Records for this exercise:
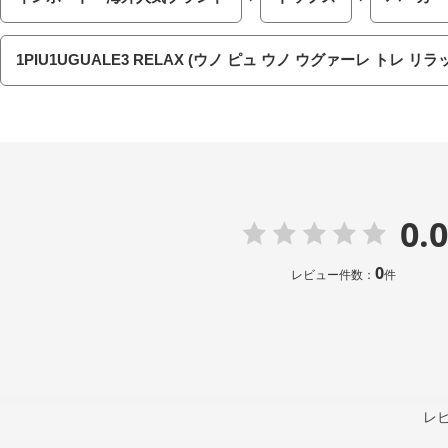
1PIU1UGUALE3 RELAX (ウノ ピュ ウノ ウグァーレ トレ リラ
0.0
0
レビュー件数：
件
レ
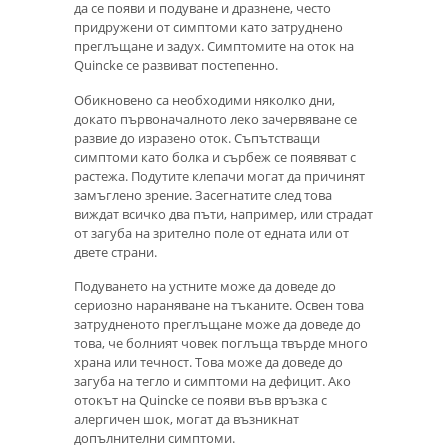
да се появи и подуване и дразнене, често
придружени от симптоми като затруднено
преглъщане и задух. Симптомите на оток на
Quincke се развиват постепенно.
Обикновено са необходими няколко дни,
докато първоначалното леко зачервяване се
развие до изразено оток. Съпътстващи
симптоми като болка и сърбеж се появяват с
растежа. Подутите клепачи могат да причинят
замъглено зрение. Засегнатите след това
виждат всичко два пъти, например, или страдат
от загуба на зрително поле от едната или от
двете страни.
Подуването на устните може да доведе до
сериозно нараняване на тъканите. Освен това
затрудненото преглъщане може да доведе до
това, че болният човек поглъща твърде много
храна или течност. Това може да доведе до
загуба на тегло и симптоми на дефицит. Ако
отокът на Quincke се появи във връзка с
алергичен шок, могат да възникнат
допълнителни симптоми.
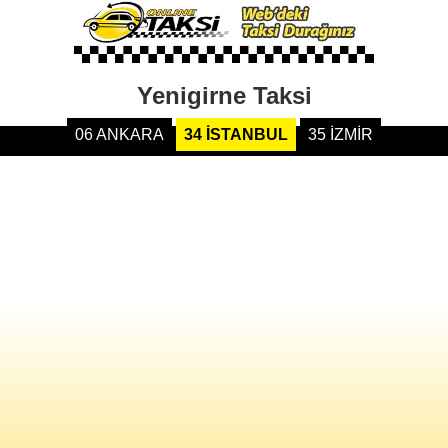
Yenigirne Taksi
06 ANKARA
34 İSTANBUL
35 İZMİR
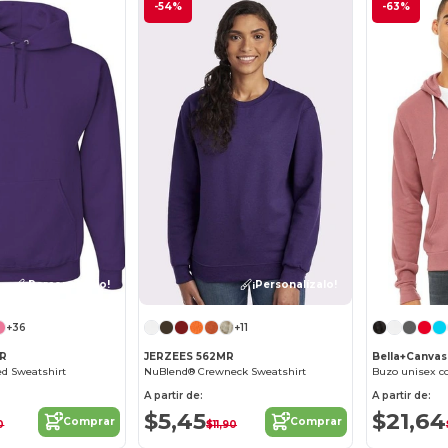
-54%
-63%
¡Personalízalo!
¡Personalízalo!
+36
+11
MR
JERZEES 562MR
Bella+Canvas
d Sweatshirt
NuBlend® Crewneck Sweatshirt
Buzo unisex co
A partir de:
A partir de:
$5,45
$21,64
Comprar
Comprar
0
$11,90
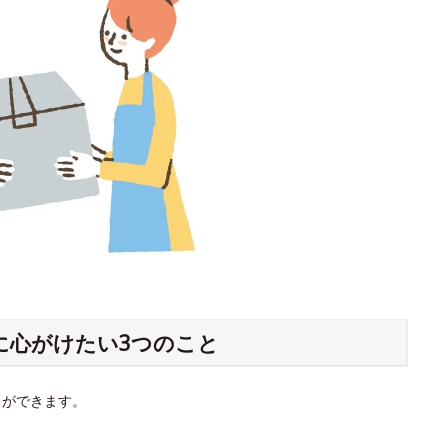
に心がけたい3つのこと
とができます。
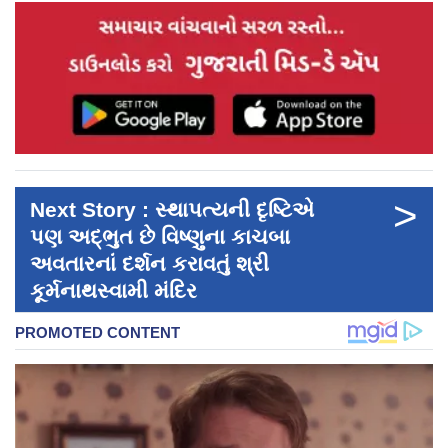
>
Next Story : સ્થાપત્યની દૃષ્ટિએ
પણ અદ્ભુત છે વિષ્ણુના કાચબા
અવતારનાં દર્શન કરાવતું શ્રી
કૂર્મનાથસ્વામી મંદિર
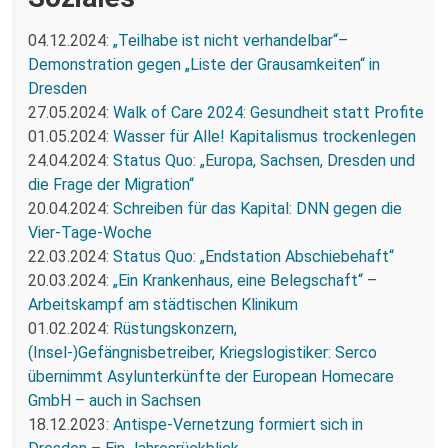
04.12.2024:
„Teilhabe ist nicht verhandelbar“–
Demonstration gegen „Liste der Grausamkeiten“ in
Dresden
27.05.2024:
Walk of Care 2024: Gesundheit statt Profite
01.05.2024:
Wasser für Alle! Kapitalismus trockenlegen
24.04.2024:
Status Quo: „Europa, Sachsen, Dresden und
die Frage der Migration“
20.04.2024:
Schreiben für das Kapital: DNN gegen die
Vier-Tage-Woche
22.03.2024:
Status Quo: „Endstation Abschiebehaft“
20.03.2024:
„Ein Krankenhaus, eine Belegschaft“ –
Arbeitskampf am städtischen Klinikum
01.02.2024:
Rüstungskonzern,
(Insel-)Gefängnisbetreiber, Kriegslogistiker: Serco
übernimmt Asylunterkünfte der European Homecare
GmbH – auch in Sachsen
18.12.2023:
Antispe-Vernetzung formiert sich in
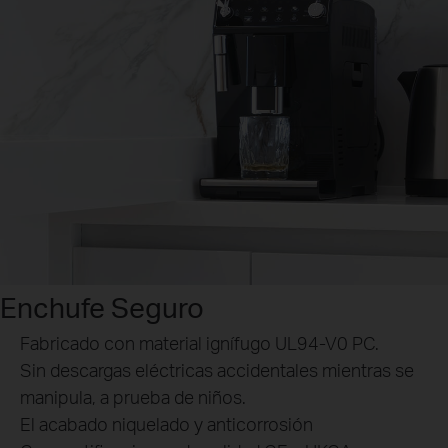
Enchufe Seguro
Fabricado con material ignífugo UL94-V0 PC.
Sin descargas eléctricas accidentales mientras se
manipula, a prueba de niños.
El acabado niquelado y anticorrosión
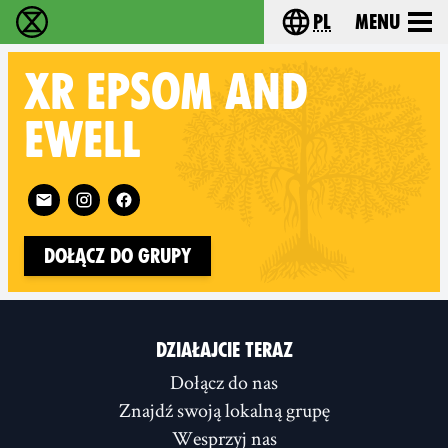
pl
Menu
Extinction Rebellion - Home
Choose your langu
XR
EPSOM AND
EWELL
Follow XR Epsom and Ewell on
Dołącz do grupy
DZIAŁAJCIE TERAZ
Dołącz do nas
Znajdź swoją lokalną grupę
Wesprzyj nas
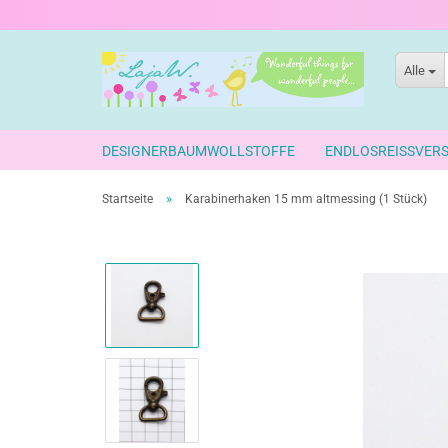
Alle
DESIGNERBAUMWOLLSTOFFE
ENDLOSREISSVER
»
Startseite
Karabinerhaken 15 mm altmessing (1 Stück)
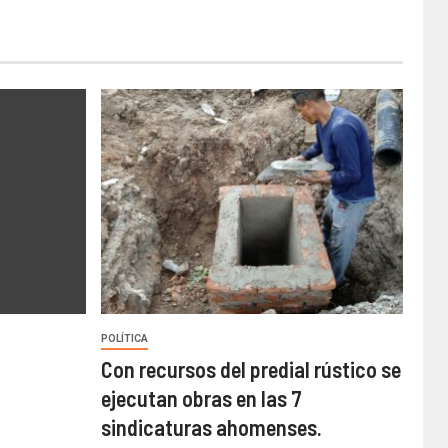
POLÍTICA
Con recursos del predial rústico se
ejecutan obras en las 7
sindicaturas ahomenses.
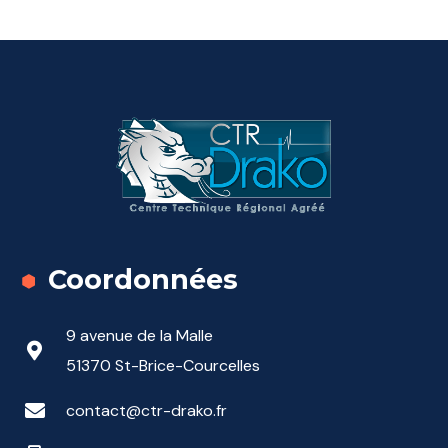
Coordonnées
9 avenue de la Malle
51370 St-Brice-Courcelles
contact@ctr-drako.fr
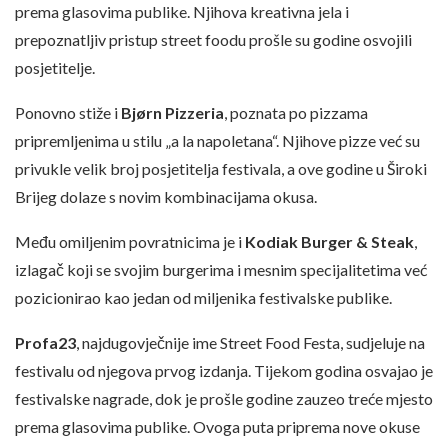
prema glasovima publike. Njihova kreativna jela i
prepoznatljiv pristup street foodu prošle su godine osvojili
posjetitelje.
Ponovno stiže i
Bjørn Pizzeria
, poznata po pizzama
pripremljenima u stilu „a la napoletana“. Njihove pizze već su
privukle velik broj posjetitelja festivala, a ove godine u Široki
Brijeg dolaze s novim kombinacijama okusa.
Među omiljenim povratnicima je i
Kodiak Burger & Steak
,
izlagač koji se svojim burgerima i mesnim specijalitetima već
pozicionirao kao jedan od miljenika festivalske publike.
Profa23
, najdugovječnije ime Street Food Festa, sudjeluje na
festivalu od njegova prvog izdanja. Tijekom godina osvajao je
festivalske nagrade, dok je prošle godine zauzeo treće mjesto
prema glasovima publike. Ovoga puta priprema nove okuse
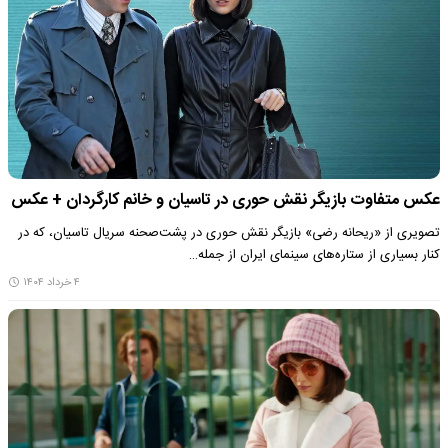
عکس متفاوت بازیگر نقش حوری در تاسیان و خانم کارگردان + عکس
تصویری از «ریحانه رضی» بازیگر نقش حوری در پشت‌صحنه سریال تاسیان، که در
کنار بسیاری از ستاره‌های سینمای ایران از جمله…
۴ خرداد ۱۴۰۴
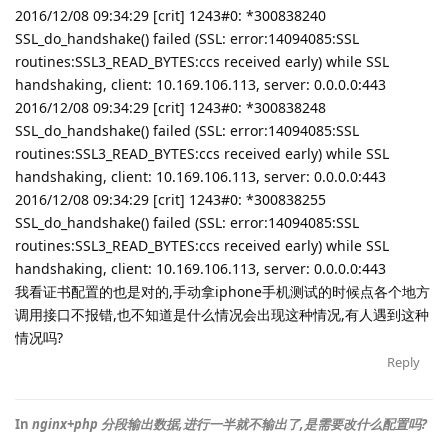
2016/12/08 09:34:29 [crit] 1243#0: *300838240
SSL_do_handshake() failed (SSL: error:14094085:SSL
routines:SSL3_READ_BYTES:ccs received early) while SSL
handshaking, client: 10.169.106.113, server: 0.0.0.0:443
2016/12/08 09:34:29 [crit] 1243#0: *300838248
SSL_do_handshake() failed (SSL: error:14094085:SSL
routines:SSL3_READ_BYTES:ccs received early) while SSL
handshaking, client: 10.169.106.113, server: 0.0.0.0:443
2016/12/08 09:34:29 [crit] 1243#0: *300838255
SSL_do_handshake() failed (SSL: error:14094085:SSL
routines:SSL3_READ_BYTES:ccs received early) while SSL
handshaking, client: 10.169.106.113, server: 0.0.0.0:443
我看证书配置的也是对的,手动拿iphone手机测试的时候点各个地方
调用接口不报错,也不知道是什么情况会出现这种情况,有人遇到这种
情况吗?
Reply
In
nginx+php 分段输出数据,进行一半就不输出了,是需要改什么配置吗?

Assignment: Copy out the text of every entry above, line for line, and leave the pictures out of your answer.

Result of the task:
1PIU1UGUALE3 RELAX (ウノ ピュ ウノ ウグァーレ トレ リラ
0.0
0
レビュー件数：
件
レ
да се появи и подуване и дразнене, често
придружени от симптоми като затруднено
преглъщане и задух. Симптомите на оток на
Quincke се развиват постепенно.
Обикновено са необходими няколко дни,
докато първоначалното леко зачервяване се
развие до изразено оток. Съпътстващи
симптоми като болка и сърбеж се появяват с
растежа. Подутите клепачи могат да причинят
замъглено зрение. Засегнатите след това
виждат всичко два пъти, например, или страдат
от загуба на зрително поле от едната или от
двете страни.
Подуването на устните може да доведе до
сериозно нараняване на тъканите. Освен това
затрудненото преглъщане може да доведе до
това, че болният човек поглъща твърде много
храна или течност. Това може да доведе до
загуба на тегло и симптоми на дефицит. Ако
отокът на Quincke се появи във връзка с
алергичен шок, могат да възникнат
допълнителни симптоми.
Yenigirne Taksi
06 ANKARA
34 İSTANBUL
35 İZMİR
-54%
-63%
¡Personalízalo!
¡Personalízalo!
+36
+11
MR
JERZEES 562MR
Bella+Canvas
d Sweatshirt
NuBlend® Crewneck Sweatshirt
Buzo unisex co
A partir de:
A partir de:
$5,45
$21,64
Comprar
Comprar
0
$11,90
に心がけたい3つのこと
とができます。
>
Next Story : સ્થાપત્યની દૃષ્ટિએ
પણ અદ્ભુત છે વિષ્ણુના કાચબા
અવતારનાં દર્શન કરાવતું શ્રી
કૂર્મનાથસ્વામી મંદિર
04.12.2024:
„Teilhabe ist nicht verhandelbar“–
Demonstration gegen „Liste der Grausamkeiten“ in
Dresden
27.05.2024:
Walk of Care 2024: Gesundheit statt Profite
01.05.2024:
Wasser für Alle! Kapitalismus trockenlegen
24.04.2024:
Status Quo: „Europa, Sachsen, Dresden und
die Frage der Migration“
20.04.2024:
Schreiben für das Kapital: DNN gegen die
Vier-Tage-Woche
22.03.2024:
Status Quo: „Endstation Abschiebehaft“
20.03.2024:
„Ein Krankenhaus, eine Belegschaft“ –
Arbeitskampf am städtischen Klinikum
01.02.2024:
Rüstungskonzern,
(Insel-)Gefängnisbetreiber, Kriegslogistiker: Serco
übernimmt Asylunterkünfte der European Homecare
GmbH – auch in Sachsen
18.12.2023:
Antispe-Vernetzung formiert sich in
Enchufe Seguro
Fabricado con material ignífugo UL94-V0 PC.
Sin descargas eléctricas accidentales mientras se
manipula, a prueba de niños.
El acabado niquelado y anticorrosión
pl
Menu
Extinction Rebellion - Home
Choose your langu
XR
EPSOM AND
EWELL
Follow XR Epsom and Ewell on
Dołącz do grupy
DZIAŁAJCIE TERAZ
Dołącz do nas
Znajdź swoją lokalną grupę
Wesprzyj nas
Alle
DESIGNERBAUMWOLLSTOFFE
ENDLOSREISSVER
»
Startseite
Karabinerhaken 15 mm altmessing (1 Stück)
POLÍTICA
Con recursos del predial rústico se
ejecutan obras en las 7
sindicaturas ahomenses.
Coordonnées
9 avenue de la Malle
51370 St-Brice-Courcelles
contact@ctr-drako.fr
prema glasovima publike. Njihova kreativna jela i
prepoznatljiv pristup street foodu prošle su godine osvojili
posjetitelje.
Ponovno stiže i
Bjørn Pizzeria
, poznata po pizzama
pripremljenima u stilu „a la napoletana“. Njihove pizze već su
privukle velik broj posjetitelja festivala, a ove godine u Široki
Brijeg dolaze s novim kombinacijama okusa.
Među omiljenim povratnicima je i
Kodiak Burger & Steak
,
izlagač koji se svojim burgerima i mesnim specijalitetima već
pozicionirao kao jedan od miljenika festivalske publike.
Profa23
, najdugovječnije ime Street Food Festa, sudjeluje na
festivalu od njegova prvog izdanja. Tijekom godina osvajao je
festivalske nagrade, dok je prošle godine zauzeo treće mjesto
prema glasovima publike. Ovoga puta priprema nove okuse
عکس متفاوت بازیگر نقش حوری در تاسیان و خانم کارگردان + عکس
تصویری از «ریحانه رضی» بازیگر نقش حوری در پشت‌صحنه سریال تاسیان، که در
کنار بسیاری از ستاره‌های سینمای ایران از جمله…
۴ خرداد ۱۴۰۴
2016/12/08 09:34:29 [crit] 1243#0: *300838240
SSL_do_handshake() failed (SSL: error:14094085:SSL
routines:SSL3_READ_BYTES:ccs received early) while SSL
handshaking, client: 10.169.106.113, server: 0.0.0.0:443
2016/12/08 09:34:29 [crit] 1243#0: *300838248
SSL_do_handshake() failed (SSL: error:14094085:SSL
routines:SSL3_READ_BYTES:ccs received early) while SSL
handshaking, client: 10.169.106.113, server: 0.0.0.0:443
2016/12/08 09:34:29 [crit] 1243#0: *300838255
SSL_do_handshake() failed (SSL: error:14094085:SSL
routines:SSL3_READ_BYTES:ccs received early) while SSL
handshaking, client: 10.169.106.113, server: 0.0.0.0:443
我看证书配置的也是对的,手动拿iphone手机测试的时候点各个地方
调用接口不报错,也不知道是什么情况会出现这种情况,有人遇到这种
情况吗?
Reply
In
nginx+php 分段输出数据,进行一半就不输出了,是需要改什么配置吗?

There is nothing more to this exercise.